D’un autre côté, l’accroissement des diplômés sur le marché du travail engendre une montée d’anxiété chez les parents des classes moyennes et supérieures. Ils s’inquiètent du devenir de leurs enfants et demandent que la qualité de l’enseignement délivré tienne compte du potentiel et la singularité de ces derniers. C’est ainsi qu’apparaissent des stratégies de scolarisation, scolariser dans le public ou dans le privé, dans telle ou telle école…

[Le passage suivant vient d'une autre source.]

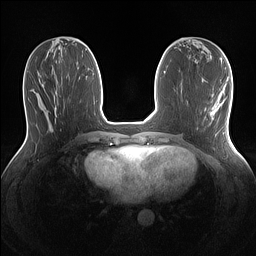
Breast MRI (dynamic contrast-enhanced), one axial slice; slice 52 of 160 in the series (ordered by position); dynamic contrast-enhanced series, time point 2 of 7 at this slice position (early post-contrast); 1.5 T; TE 1.4 ms, TR 5 ms; 1.1 mm slice thickness; 256 × 256 image matrix, field of view 320 × 320 mm. Female patient.
Structures marked on this image (semi-automatic segmentation, software-assisted and operator-edited):
- enhancing-tissue mask used for the functional tumour volume (all voxels passing the contrast-enhancement thresholds inside the analysis volume; usually the tumour): bounding box <210,95,223,120> (left, top, right, bottom; pixels)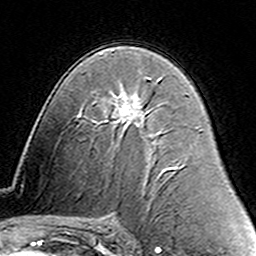
Breast MRI (dynamic contrast-enhanced), one axial slice. Position 83 of 160 along the scan axis. Cropped to one breast. Dynamic contrast-enhanced series, time point 2 of 6 at this slice position (early post-contrast). 3 T. TE 4.6 ms, TR 7.4 ms. 256 × 256 image matrix, field of view 144 × 144 mm. Female patient.
Outlined on this slice (semi-automatically segmented with operator editing):
- enhancing-tissue mask used for the functional tumour volume (all voxels passing the contrast-enhancement thresholds inside the analysis volume; usually the tumour): bounding box <137,78,161,99> (left, top, right, bottom; pixels)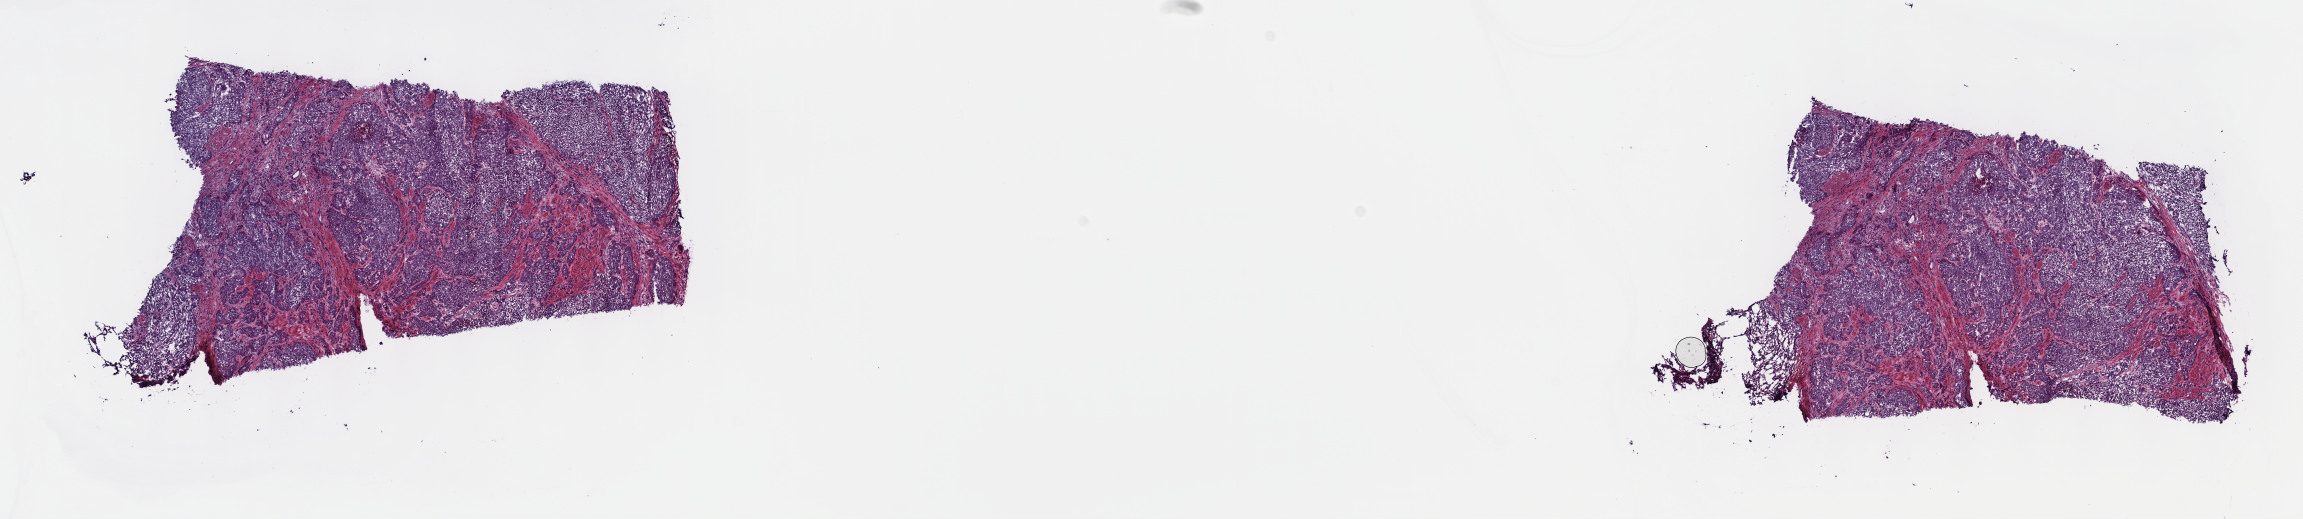
Digitized H&E-stained tissue section (whole slide), whole scanned area (about 18.6 x 4.2 mm) shown as a low-resolution overview. Frozen section. Primary tumour sample from the bladder. Patient: male, age at initial diagnosis 85 years. Histologic grade: high grade. Composition of this section per pathologist review: tumour cells 70%, tumour nuclei 70%, normal cells 0%, stromal cells 30%, necrosis 0%. Infiltration values recorded for this section: lymphocyte infiltration 5%, monocyte infiltration 0%, neutrophil infiltration 0%.
Diagnosis: Papillary transitional cell carcinoma. AJCC pathologic stage: III (6th edition). TNM: T3b N0 M0.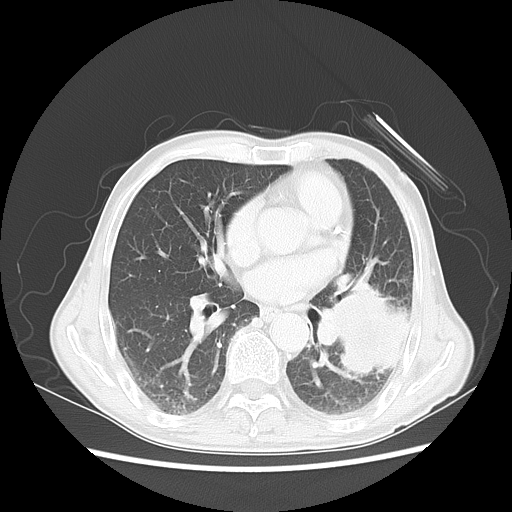
Chest CT, one axial slice. Position 25 of 51 along the scan axis. Reconstruction kernel LUNG. Lung window (W 1500 / L -600 HU). 5 mm slice thickness. 512 × 512 image matrix. Patient: male, 64 years. From the clinical record (not read from this slice): clinical TNM (as recorded): T4 N0 M0; histopathological grade: G2-3.
Structures marked on this image (rectangle marked by the reading radiologist):
- lung tumour (recorded histology: squamous cell carcinoma): bounding box (x1, y1, x2, y2) in pixels: (306, 268, 403, 385)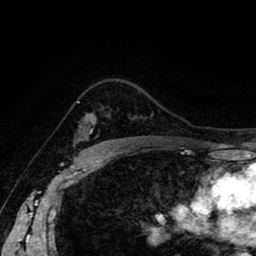
Breast MRI (dynamic contrast-enhanced), one axial slice. Position 63 of 80 along the scan axis. Cropped to one breast. Dynamic contrast-enhanced series, time point 2 of 8 at this slice position (early post-contrast). 1.5 T. TE 2.6 ms, TR 5.6 ms. 2 mm slice thickness. 256 × 256 image matrix, field of view 170 × 170 mm. Female patient.
Outlined on this slice (semi-automatically segmented with operator editing):
- enhancing-tissue mask used for the functional tumour volume (all voxels passing the contrast-enhancement thresholds inside the analysis volume; usually the tumour): bounding box <77,101,97,141> (left, top, right, bottom; pixels)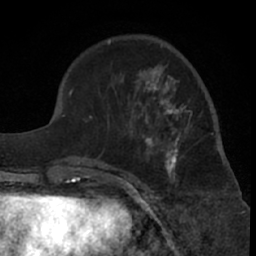
Breast MRI (dynamic contrast-enhanced), one axial slice; cropped to one breast; dynamic contrast-enhanced series, time point 2 of 7 at this slice position (early post-contrast); 1.5 T; TE 3 ms, TR 6.2 ms; 2.4 mm slice thickness; 256 × 256 image matrix, field of view 155 × 155 mm. Female patient.
Annotated regions visible in this slice (semi-automatically segmented with operator editing):
- enhancing-tissue mask used for the functional tumour volume (all voxels passing the contrast-enhancement thresholds inside the analysis volume; usually the tumour): bounding box (x1, y1, x2, y2) in pixels: (107, 70, 221, 181)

De l’égalité des chances à une école inclusive
L’égalité des chances, garante d’une forme de justice sociale, est l’un des principes régissant l’école, particulièrement dans l’école républicaine française. « Chaque enfant doit avoir la même chance d’être instruit et éduqué au meilleur de ses capacités. Dans ce modèle, l’important est que chaque enfant puisse être mis sur la même ligne de départ, et ensuite puisse disposer des mêmes opportunités d’apprentissage par un programme d’enseignement commun, des enseignants également formés, des critères d’évaluation identiques, une forme d’égalité de traitement de chaque élève ». Cette égalité d’accès est formalisée par une école gratuite pour tous et sur tout le territoire.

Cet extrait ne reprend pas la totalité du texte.